Otra desventaja es que los terroir chilenos son menos conocidos que los de otros países, como los de Estados Unidos, Francia o Australia. Esto afecta directamente en los precios con los cuales se puede llegar a los clientes finales fuera del país. “Debemos ocuparnos, como país, de revertir esta situación”, dice Guilisasti.

Para Lindhart, “el alto porcentaje de exportaciones conforma un riesgo/debilidad en términos de la volatilidad del tipo de cambio en los mercados de exportación. Sin embargo, la compañía contrarresta este riesgo con diversificación geográfica y de monedas, junto con contratos de forward de tipo de cambio”. Pero Gulisasti agrega un aspecto más: “Después de la crisis se generó un hábito de consumo menor al que existía antes”. Para muchos, la viña está preparada para afrontar estos cambios. Su estructura seguirá en pie a pesar de la tempestad, reinando Latinoamérica desde un pequeño mercado, llamado Chile.

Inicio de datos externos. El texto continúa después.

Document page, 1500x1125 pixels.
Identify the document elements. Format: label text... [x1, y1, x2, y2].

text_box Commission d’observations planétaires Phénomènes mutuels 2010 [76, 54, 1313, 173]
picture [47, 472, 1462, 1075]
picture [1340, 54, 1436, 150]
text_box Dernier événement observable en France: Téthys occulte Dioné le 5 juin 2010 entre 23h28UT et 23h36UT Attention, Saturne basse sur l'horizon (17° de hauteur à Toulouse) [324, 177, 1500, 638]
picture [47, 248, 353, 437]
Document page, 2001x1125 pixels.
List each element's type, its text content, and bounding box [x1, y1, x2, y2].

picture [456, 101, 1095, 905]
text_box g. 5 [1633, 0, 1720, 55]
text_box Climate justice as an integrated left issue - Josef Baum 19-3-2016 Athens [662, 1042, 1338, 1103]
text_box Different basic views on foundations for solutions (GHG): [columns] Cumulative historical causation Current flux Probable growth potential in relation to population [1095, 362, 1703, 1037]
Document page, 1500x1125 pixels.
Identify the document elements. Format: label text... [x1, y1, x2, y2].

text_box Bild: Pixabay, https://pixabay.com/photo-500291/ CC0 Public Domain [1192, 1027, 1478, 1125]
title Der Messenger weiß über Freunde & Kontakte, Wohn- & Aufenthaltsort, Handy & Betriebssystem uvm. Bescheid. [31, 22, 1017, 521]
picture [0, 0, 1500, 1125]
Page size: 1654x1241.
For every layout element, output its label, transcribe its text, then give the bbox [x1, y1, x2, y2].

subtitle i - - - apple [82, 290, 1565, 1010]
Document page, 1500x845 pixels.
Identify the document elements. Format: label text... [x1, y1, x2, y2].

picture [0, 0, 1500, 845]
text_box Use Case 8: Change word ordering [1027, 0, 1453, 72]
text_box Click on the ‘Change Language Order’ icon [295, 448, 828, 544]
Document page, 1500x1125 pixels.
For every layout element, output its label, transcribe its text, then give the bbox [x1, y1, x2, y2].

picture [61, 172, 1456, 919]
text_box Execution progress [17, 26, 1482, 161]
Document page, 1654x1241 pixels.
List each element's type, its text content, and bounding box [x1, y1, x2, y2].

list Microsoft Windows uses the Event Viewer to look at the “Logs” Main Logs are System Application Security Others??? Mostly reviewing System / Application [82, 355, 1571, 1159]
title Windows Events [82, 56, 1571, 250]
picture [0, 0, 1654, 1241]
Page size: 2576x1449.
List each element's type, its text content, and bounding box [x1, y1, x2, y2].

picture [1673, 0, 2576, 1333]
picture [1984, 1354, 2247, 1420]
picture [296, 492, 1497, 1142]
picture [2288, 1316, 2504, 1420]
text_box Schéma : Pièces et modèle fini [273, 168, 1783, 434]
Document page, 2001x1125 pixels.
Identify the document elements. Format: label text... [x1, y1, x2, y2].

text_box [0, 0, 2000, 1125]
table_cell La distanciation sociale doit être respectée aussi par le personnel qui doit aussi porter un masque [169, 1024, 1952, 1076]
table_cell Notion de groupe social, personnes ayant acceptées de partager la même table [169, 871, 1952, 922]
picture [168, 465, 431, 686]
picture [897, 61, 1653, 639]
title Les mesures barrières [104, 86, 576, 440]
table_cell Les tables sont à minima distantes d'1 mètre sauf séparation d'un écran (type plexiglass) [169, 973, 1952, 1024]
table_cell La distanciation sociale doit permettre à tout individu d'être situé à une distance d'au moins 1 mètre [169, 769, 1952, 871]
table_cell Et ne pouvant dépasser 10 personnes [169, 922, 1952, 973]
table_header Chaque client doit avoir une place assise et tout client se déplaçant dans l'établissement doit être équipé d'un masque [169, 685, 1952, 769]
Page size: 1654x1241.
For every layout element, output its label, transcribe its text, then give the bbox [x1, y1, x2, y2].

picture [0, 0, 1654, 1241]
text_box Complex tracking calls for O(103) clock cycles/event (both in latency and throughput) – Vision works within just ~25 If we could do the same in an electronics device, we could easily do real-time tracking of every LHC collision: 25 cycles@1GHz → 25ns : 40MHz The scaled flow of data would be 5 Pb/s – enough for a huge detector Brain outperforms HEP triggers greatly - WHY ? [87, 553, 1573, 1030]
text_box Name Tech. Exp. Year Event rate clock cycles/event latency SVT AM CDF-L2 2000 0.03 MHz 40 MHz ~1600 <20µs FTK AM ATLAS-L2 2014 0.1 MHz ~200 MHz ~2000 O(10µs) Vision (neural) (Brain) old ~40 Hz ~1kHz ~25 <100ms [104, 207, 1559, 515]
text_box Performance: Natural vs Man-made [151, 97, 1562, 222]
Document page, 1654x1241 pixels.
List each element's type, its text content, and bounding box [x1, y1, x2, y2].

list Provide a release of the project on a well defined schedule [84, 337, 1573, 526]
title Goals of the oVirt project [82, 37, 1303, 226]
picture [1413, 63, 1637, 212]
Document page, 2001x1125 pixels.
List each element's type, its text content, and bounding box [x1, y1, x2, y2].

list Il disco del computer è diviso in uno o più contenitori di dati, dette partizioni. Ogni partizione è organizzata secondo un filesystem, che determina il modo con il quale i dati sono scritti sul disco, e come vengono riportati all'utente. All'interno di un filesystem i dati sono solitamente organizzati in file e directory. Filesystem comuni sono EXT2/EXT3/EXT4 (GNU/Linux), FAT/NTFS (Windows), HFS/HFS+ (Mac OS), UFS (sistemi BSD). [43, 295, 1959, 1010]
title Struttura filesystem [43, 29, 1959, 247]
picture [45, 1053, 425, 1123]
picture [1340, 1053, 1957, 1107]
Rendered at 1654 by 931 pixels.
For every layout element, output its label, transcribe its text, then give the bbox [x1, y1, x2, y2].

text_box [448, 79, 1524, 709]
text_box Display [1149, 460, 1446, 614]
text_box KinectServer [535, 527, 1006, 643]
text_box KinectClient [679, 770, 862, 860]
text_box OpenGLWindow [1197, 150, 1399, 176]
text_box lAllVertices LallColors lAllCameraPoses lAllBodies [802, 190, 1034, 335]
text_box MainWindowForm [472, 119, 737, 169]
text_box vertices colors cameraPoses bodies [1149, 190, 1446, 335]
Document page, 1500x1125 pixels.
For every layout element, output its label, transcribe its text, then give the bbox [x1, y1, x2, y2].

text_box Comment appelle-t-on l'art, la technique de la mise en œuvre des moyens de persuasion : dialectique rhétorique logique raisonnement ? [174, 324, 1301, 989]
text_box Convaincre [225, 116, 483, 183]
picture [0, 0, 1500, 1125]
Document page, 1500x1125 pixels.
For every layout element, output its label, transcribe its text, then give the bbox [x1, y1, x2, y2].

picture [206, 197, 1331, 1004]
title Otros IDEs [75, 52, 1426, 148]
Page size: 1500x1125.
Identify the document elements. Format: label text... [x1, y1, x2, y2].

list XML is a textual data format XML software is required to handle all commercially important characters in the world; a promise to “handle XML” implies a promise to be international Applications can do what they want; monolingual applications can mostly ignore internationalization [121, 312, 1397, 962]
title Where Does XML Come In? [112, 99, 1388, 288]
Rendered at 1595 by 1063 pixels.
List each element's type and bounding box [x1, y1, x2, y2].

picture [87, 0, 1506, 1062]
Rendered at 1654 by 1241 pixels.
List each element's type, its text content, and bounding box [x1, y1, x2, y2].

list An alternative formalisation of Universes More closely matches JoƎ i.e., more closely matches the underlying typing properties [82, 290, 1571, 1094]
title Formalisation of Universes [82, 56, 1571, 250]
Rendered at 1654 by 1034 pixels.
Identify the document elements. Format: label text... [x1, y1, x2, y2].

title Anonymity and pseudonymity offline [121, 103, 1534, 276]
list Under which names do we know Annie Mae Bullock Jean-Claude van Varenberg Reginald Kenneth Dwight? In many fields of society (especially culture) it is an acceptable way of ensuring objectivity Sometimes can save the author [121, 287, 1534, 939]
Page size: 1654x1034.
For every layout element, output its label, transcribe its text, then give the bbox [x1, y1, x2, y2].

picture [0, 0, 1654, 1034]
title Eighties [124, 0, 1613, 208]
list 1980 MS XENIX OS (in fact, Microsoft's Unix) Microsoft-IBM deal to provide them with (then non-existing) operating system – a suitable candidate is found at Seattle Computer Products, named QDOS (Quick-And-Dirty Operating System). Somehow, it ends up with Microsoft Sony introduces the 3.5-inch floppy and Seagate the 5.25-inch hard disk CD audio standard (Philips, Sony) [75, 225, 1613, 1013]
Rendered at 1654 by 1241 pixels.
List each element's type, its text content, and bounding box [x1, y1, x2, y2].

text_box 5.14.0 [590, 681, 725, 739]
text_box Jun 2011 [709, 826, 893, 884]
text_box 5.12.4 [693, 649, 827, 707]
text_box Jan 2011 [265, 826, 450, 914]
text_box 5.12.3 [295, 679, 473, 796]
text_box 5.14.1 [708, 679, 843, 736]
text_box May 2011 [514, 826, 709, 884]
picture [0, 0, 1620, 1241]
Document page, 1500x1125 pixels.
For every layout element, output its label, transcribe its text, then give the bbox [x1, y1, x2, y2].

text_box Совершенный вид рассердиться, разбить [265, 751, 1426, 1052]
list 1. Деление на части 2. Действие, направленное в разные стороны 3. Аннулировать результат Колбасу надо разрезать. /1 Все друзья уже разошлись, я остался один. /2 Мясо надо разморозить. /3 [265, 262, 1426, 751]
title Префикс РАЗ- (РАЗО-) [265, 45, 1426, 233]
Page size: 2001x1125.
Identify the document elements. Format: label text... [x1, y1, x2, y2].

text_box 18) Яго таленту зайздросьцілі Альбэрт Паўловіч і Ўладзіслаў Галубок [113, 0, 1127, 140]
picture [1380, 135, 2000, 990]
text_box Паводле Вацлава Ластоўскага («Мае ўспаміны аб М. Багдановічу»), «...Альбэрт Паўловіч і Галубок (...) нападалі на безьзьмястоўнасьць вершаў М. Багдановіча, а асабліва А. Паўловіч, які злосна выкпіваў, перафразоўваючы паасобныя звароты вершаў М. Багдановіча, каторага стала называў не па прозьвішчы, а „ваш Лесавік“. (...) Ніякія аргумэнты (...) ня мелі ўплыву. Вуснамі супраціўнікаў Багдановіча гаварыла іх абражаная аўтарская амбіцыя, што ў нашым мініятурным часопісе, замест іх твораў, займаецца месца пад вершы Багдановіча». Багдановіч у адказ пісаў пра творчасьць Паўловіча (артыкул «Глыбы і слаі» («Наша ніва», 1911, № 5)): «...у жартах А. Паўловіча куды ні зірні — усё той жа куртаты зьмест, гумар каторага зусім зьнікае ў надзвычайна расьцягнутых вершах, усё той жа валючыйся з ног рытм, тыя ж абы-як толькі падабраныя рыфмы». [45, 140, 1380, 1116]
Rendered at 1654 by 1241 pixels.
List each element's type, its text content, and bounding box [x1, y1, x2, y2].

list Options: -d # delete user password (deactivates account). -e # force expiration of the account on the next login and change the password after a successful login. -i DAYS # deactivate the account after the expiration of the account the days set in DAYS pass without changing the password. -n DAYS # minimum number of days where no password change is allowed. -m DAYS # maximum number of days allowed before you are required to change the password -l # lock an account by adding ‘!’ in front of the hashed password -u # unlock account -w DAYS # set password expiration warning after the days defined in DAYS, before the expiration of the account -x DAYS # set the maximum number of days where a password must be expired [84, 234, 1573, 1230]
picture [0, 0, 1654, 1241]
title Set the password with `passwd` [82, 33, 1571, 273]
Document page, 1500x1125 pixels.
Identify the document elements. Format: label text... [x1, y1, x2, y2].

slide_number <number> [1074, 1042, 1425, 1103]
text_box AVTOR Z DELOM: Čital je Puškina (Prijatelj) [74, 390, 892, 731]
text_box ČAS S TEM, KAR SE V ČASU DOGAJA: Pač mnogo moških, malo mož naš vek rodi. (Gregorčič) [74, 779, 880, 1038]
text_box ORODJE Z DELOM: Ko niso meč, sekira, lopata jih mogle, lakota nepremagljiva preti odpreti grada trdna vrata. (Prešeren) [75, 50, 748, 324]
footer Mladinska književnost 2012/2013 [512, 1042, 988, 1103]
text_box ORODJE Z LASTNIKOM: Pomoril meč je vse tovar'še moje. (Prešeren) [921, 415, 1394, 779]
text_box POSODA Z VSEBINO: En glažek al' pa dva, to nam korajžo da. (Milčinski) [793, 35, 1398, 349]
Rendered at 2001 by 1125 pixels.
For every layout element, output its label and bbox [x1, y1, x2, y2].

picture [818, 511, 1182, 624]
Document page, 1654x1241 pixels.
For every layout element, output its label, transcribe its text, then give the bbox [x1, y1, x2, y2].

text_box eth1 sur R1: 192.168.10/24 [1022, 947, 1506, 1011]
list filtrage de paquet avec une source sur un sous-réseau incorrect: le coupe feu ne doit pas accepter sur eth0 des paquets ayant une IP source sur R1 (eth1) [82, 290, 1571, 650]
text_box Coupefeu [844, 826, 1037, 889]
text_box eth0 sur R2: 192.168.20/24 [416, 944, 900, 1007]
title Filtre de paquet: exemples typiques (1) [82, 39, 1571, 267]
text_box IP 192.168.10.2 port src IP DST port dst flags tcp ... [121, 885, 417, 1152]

De todas maneras Concha y Toro ha ido conformando una marca reconocida a nivel internacional, que queda claro en un estudio elaborado por “The Power 100: The world,s most powerful spirits & wine Brands 2010”, de la consultora inglesa Intangible Business, donde la firma vitivinícola chilena ocupó el segundo lugar -tras ubicarse, el tercer puesto durante cuatro años consecutivos-, luego de haber desplazado a la australiana Hardy’s y encontrarse bajo la empresa de origen estadounidense Gallo. A esto se suma que Gulisasti está dentro de los doce actores más importantes del mercado vitivinícola mundial, según la revista inglesa especiali-zada en vinos Decanter.

Y en los próximos meses gozará de las consecuencias de la pelota de fútbol que recibió. No sólo se verá su marca en los paneles digitales del estadio Old Trafford y otros medios del club, sino que los vinos Concha y Toro estarán en las tribunas privadas, camarines y bares dentro del estadio.